> _What you are asked to do_
How many lines in the records below contain the string "Servisi" with the same case? Reply with only the number.

== == ==

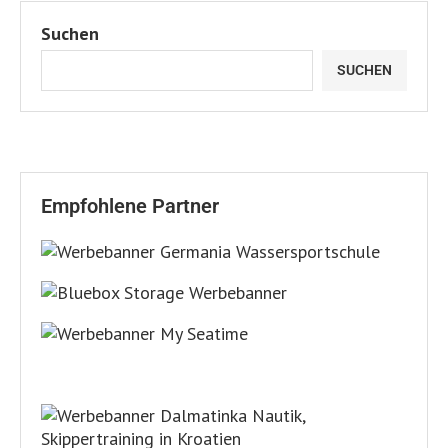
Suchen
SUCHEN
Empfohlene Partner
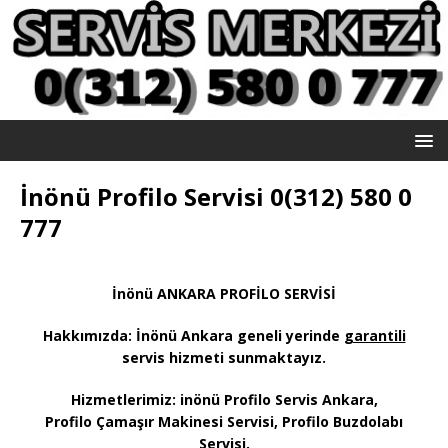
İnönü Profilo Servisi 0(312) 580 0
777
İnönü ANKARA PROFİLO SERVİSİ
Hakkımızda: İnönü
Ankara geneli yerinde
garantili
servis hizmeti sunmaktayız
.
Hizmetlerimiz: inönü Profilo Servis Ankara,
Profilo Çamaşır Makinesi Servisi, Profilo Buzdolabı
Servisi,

== == ==

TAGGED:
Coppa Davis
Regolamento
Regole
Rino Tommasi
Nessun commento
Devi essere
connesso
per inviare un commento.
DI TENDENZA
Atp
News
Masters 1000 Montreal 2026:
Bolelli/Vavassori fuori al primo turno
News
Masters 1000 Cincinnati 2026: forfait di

== == ==

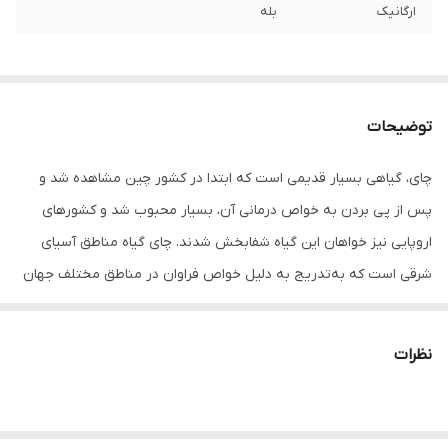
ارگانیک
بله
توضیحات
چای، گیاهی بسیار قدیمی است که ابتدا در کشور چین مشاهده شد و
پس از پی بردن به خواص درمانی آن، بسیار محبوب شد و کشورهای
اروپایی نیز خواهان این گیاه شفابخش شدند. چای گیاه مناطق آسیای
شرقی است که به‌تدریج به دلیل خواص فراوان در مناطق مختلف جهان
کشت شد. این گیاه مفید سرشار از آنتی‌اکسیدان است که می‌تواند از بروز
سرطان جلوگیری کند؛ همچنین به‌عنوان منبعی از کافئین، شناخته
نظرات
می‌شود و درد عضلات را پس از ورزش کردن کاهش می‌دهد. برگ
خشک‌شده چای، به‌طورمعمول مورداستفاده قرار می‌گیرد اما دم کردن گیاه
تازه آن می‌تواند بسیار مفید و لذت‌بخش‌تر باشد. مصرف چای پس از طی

== == ==

> _Response to the exercise_
3